In the summer of 1931, only a few months after the type's first flight, the three Czajkas joined the Lwów students on their fifth annual gliding expedition to Bezmiechowa. During the year Czajkas set three new Polish duration records, the best lasting 12 min 50 sec, as well as setting the first Polish duration record flown by a woman. On 20 September 1932 one set a new national height gained record of 420 m.

The Czajka contributed to the development of gliding in Poland in other ways. In April 1935 a Czajka II was used in the first winch-launching in the country. There were also international links: the distinguished glider pilot, Slovenian Boris Cijan gained his C certificate in a Czajka at Bezmiechowa and the type took part in some international events.

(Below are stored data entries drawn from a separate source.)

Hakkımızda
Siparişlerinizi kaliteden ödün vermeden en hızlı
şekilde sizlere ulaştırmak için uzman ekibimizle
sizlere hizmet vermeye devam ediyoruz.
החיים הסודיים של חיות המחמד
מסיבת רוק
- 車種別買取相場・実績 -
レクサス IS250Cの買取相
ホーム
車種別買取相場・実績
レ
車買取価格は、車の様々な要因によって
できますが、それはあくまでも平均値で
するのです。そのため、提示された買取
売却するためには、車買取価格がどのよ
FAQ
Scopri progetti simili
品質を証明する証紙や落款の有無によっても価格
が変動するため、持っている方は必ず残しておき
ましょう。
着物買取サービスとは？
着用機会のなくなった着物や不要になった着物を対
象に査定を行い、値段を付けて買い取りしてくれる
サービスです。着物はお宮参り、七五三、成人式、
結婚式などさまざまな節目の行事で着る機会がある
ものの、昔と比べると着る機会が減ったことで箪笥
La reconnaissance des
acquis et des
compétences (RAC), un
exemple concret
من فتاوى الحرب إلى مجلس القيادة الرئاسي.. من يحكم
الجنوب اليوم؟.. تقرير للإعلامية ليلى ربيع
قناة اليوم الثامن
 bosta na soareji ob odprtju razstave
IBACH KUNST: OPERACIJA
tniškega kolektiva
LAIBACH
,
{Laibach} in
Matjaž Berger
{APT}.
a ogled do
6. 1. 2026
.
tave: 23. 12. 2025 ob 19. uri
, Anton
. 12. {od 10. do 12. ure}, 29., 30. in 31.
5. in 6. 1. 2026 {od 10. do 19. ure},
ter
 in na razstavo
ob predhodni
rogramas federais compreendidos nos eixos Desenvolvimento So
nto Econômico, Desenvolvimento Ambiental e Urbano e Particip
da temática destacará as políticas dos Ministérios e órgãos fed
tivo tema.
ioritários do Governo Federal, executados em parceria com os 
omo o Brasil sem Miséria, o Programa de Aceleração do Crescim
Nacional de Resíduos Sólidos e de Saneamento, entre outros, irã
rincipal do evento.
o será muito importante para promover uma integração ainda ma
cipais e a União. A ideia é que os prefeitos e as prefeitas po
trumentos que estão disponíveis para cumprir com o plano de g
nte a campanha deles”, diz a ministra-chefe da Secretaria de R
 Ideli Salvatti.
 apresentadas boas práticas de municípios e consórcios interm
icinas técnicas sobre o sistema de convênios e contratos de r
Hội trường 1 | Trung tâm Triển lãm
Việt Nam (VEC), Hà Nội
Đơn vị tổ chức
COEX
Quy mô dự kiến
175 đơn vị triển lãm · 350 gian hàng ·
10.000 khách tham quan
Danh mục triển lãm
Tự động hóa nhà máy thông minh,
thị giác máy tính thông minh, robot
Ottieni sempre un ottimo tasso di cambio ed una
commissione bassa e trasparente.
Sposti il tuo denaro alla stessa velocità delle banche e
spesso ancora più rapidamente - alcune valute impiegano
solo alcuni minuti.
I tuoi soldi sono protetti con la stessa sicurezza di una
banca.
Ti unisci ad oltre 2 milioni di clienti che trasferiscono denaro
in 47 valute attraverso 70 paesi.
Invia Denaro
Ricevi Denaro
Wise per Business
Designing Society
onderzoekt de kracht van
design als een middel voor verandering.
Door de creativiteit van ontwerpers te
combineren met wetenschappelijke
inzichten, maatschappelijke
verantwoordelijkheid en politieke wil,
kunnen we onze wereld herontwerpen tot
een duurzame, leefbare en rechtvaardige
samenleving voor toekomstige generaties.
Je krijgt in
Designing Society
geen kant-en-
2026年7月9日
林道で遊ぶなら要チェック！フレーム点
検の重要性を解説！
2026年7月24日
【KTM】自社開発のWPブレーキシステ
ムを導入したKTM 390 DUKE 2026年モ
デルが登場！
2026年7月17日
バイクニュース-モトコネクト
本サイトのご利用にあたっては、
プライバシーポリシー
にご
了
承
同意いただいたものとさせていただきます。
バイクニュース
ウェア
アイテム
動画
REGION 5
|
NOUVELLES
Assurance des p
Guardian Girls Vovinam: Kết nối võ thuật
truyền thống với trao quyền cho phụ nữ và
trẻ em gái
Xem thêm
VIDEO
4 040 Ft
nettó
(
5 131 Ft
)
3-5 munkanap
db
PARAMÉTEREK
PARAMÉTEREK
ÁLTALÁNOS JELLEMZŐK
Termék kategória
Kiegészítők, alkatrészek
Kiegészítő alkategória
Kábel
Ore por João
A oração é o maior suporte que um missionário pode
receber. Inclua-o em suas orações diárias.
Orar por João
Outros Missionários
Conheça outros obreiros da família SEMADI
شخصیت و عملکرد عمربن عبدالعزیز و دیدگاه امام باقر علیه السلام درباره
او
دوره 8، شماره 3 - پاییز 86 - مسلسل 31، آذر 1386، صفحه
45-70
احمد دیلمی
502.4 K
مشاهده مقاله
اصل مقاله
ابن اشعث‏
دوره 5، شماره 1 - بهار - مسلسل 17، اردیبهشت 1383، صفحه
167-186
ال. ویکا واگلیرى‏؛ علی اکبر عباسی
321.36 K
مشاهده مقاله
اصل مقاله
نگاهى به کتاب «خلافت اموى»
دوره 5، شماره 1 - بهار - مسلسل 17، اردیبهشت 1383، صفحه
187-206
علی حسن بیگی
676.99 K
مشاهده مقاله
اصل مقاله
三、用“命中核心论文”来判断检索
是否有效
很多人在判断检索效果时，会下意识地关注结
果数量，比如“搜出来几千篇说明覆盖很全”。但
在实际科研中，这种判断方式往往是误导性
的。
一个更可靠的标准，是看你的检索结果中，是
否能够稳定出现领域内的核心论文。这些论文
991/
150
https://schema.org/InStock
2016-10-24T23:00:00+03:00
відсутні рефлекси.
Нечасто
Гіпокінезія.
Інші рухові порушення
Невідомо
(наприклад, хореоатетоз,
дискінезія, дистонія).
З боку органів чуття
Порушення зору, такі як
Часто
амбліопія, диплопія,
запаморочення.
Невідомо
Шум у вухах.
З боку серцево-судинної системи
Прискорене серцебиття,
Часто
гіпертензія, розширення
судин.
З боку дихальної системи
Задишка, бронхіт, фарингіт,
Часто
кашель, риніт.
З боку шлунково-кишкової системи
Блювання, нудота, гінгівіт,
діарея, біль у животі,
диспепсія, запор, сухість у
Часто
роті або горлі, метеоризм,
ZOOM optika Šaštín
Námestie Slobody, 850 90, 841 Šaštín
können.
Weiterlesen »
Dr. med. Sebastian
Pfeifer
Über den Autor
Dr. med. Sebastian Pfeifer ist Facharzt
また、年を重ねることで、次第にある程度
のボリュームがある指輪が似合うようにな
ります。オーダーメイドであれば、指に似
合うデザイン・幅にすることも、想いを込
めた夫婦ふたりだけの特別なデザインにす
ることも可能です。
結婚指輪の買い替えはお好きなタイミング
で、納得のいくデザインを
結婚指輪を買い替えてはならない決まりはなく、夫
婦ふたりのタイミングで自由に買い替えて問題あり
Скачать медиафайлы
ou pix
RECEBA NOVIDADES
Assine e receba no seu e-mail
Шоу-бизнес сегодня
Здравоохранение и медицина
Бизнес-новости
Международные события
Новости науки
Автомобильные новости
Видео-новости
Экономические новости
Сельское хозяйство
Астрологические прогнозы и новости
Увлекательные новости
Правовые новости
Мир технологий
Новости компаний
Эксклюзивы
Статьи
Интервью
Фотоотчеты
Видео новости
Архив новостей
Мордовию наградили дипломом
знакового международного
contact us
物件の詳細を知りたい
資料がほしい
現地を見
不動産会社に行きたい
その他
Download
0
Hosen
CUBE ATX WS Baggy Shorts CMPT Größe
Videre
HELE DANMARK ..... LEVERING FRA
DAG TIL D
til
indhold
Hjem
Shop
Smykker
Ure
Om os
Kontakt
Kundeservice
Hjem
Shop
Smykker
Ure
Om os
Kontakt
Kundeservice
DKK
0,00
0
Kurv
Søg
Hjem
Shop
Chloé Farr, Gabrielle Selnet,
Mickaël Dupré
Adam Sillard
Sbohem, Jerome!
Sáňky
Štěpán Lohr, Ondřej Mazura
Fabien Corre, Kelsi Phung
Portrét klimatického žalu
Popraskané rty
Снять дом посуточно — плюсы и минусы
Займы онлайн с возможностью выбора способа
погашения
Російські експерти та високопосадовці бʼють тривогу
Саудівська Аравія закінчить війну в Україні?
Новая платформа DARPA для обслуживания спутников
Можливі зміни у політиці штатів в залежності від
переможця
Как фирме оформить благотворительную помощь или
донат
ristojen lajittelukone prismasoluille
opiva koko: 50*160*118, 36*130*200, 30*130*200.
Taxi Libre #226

Orders for the Czajka came from the government, from LOPP and from individual gliding clubs and production, begun in 1931, only ended with the German invasion of Poland in September 1939. Several Polish factories built them as well as club workshops and there were uncompleted airframes at the time of the invasion, so the total number of completed Polish Czajkas, estimated at 160, is uncertain. In addition, production licenses had been purchased in Bulgaria, Estonia, Palestine and Yugoslavia.

==Variants==

  - Czajka I
    Exposed seat.
  - Czajka II
    Canvas-covered nacelle.
  - Czajka III
    Exposed seat, shorter fuselage and shorter span, lower aspect ratio wing which reduced its best glide angle.
  - Czajka bis
    Ply nacelle and strengthened fuselage, flown in 1936.